- Task to complete: Filter this listing down to the lines that contain the word "solutions", and copy them.

*** Record set Section Begins ***

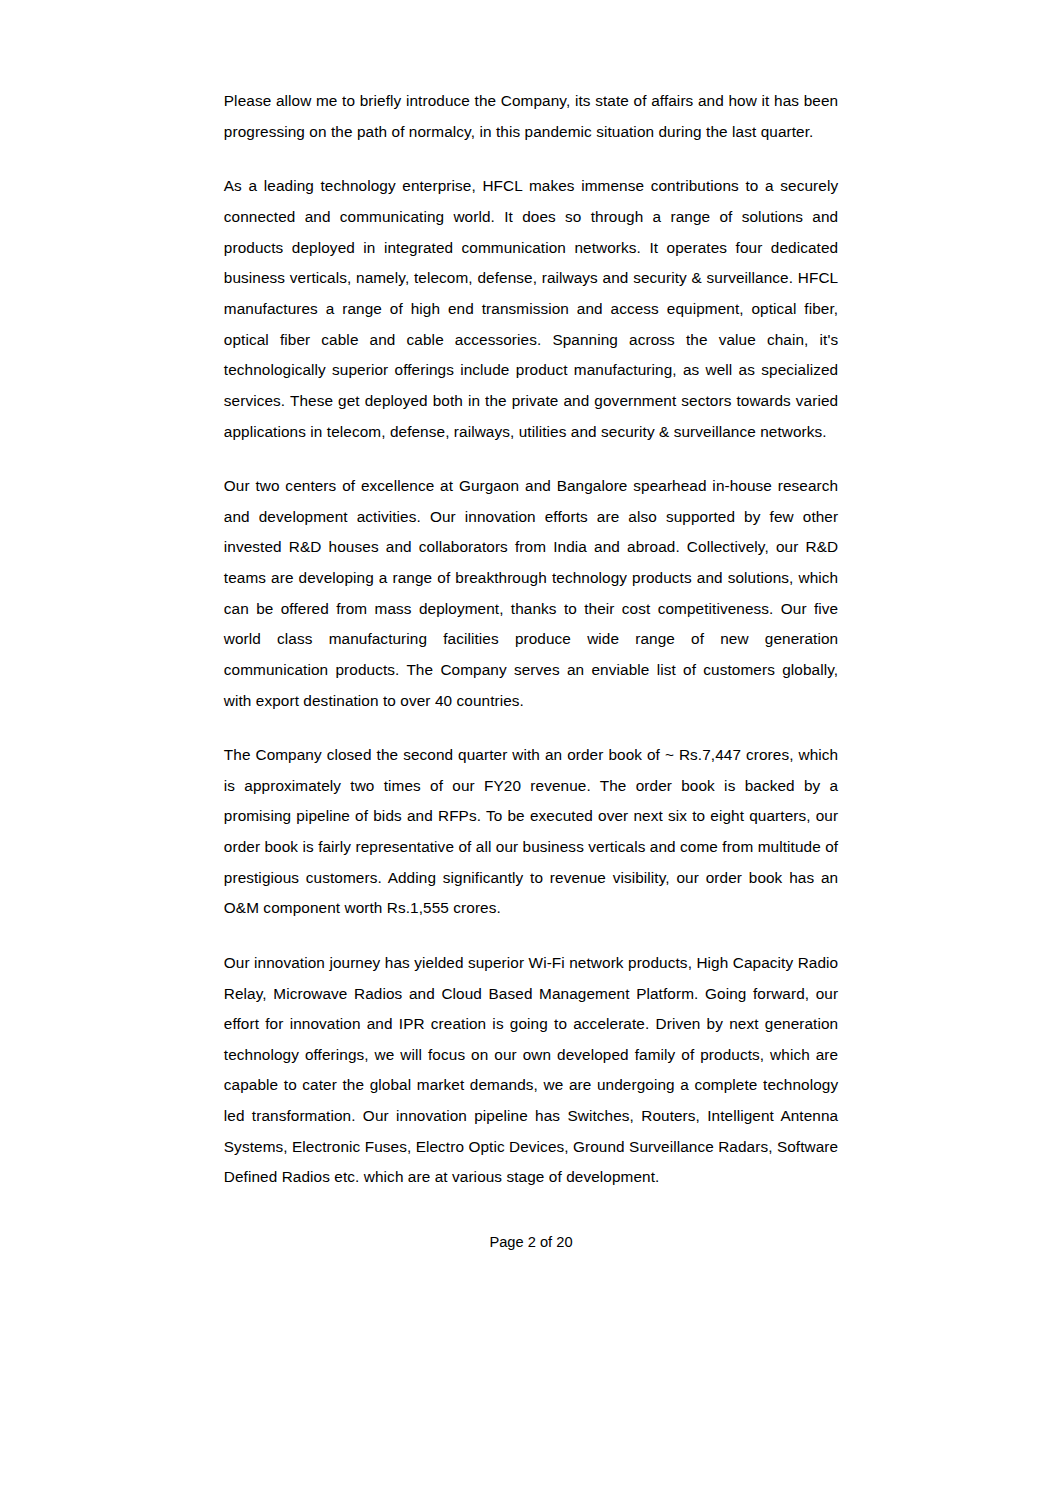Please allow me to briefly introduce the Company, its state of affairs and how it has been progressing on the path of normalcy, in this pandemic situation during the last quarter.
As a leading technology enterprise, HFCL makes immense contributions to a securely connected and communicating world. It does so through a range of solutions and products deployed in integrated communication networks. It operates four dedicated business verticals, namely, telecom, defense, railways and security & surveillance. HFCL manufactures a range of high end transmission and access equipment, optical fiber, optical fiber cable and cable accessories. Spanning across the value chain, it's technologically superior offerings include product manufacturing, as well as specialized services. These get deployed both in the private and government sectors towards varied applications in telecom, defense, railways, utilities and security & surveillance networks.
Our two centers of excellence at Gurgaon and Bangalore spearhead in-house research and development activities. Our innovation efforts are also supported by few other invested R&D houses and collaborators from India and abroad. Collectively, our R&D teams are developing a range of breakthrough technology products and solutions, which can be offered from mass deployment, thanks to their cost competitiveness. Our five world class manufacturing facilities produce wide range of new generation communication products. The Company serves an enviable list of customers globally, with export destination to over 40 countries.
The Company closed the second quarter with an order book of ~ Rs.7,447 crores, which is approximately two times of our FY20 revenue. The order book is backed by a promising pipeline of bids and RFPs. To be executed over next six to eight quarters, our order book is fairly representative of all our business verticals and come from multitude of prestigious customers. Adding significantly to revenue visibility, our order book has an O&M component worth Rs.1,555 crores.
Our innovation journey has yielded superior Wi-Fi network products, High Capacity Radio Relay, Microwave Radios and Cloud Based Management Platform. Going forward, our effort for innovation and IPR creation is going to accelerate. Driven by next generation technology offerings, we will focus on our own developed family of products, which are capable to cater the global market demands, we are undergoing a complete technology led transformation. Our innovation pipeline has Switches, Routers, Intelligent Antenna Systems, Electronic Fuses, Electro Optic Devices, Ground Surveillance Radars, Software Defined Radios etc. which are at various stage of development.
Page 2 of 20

*** Record set Section Ends ***

- Exercise solution:
As a leading technology enterprise, HFCL makes immense contributions to a securely connected and communicating world. It does so through a range of solutions and products deployed in integrated communication networks. It operates four dedicated business verticals, namely, telecom, defense, railways and security & surveillance. HFCL manufactures a range of high end transmission and access equipment, optical fiber, optical fiber cable and cable accessories. Spanning across the value chain, it's technologically superior offerings include product manufacturing, as well as specialized services. These get deployed both in the private and government sectors towards varied applications in telecom, defense, railways, utilities and security & surveillance networks.
Our two centers of excellence at Gurgaon and Bangalore spearhead in-house research and development activities. Our innovation efforts are also supported by few other invested R&D houses and collaborators from India and abroad. Collectively, our R&D teams are developing a range of breakthrough technology products and solutions, which can be offered from mass deployment, thanks to their cost competitiveness. Our five world class manufacturing facilities produce wide range of new generation communication products. The Company serves an enviable list of customers globally, with export destination to over 40 countries.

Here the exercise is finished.